Bei Denver ist es vor allem der Flügel, der Sorge macht, hier fehlt es ohne Grant an Defensivstärke, Länge und Athletik. Gordon, Barnes oder auch der in Golden State wohl auf dem Abstellgleis stehende Kelly Oubre Jr. könnten potenziell Abhilfe schaffen, ohne dass Denver dafür den Nukleus aus Jokic, Jamal Murray oder Michael Porter Jr. aufbrechen müsste.

Es gibt dahinter noch einige Teams aus der zweiten Reihe, darunter die Mavericks, Trail Blazers oder Celtics, die aktiv werden könnten und sollten. Insbesondere Boston ist derzeit aber so weit weg, dass ein Move eher zukunftsgewandt sein müsste. Für Philly, Miami oder Denver hingegen besteht konkret in diesem Jahr eine Chance, einen magischen Run hinzulegen.

Kommt ein neuer Rasheed Wallace?

Es ist im Laufe der Geschichte eher selten passiert, dass ein Midseason-Trade das Titelrennen entscheidend geprägt hat. Das Paradebeispiel ist Rasheed Wallaces Trade zu den Pistons im Jahr 2004, Crowder hatte wie erwähnt 2020 einen gewissen Einfluss, 2019 fügte sich Marc Gasol in kurzer Zeit perfekt bei den Raptors ein. Sowas ist insgesamt aber eher Ausnahme denn Regel.

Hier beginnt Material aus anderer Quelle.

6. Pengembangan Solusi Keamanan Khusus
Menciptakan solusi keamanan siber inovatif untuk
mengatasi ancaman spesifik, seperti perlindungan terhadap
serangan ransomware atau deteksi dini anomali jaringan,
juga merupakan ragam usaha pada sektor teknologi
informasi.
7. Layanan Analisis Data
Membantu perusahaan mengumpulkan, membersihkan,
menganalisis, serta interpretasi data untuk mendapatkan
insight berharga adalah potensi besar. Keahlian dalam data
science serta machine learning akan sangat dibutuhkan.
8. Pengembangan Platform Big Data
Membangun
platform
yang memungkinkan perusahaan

Doch das muss gerade in dieser Saison keine Rolle spielen. Diese Spielzeit ist unvorhersehbar wie selten - und sie kann Chancen für Teams bieten, die üblicherweise eher in der hinteren Reihe stehen. Die Tür ist offen, jetzt müssen diese Teams nur hindurchschreiten, bevor sie wieder zufällt.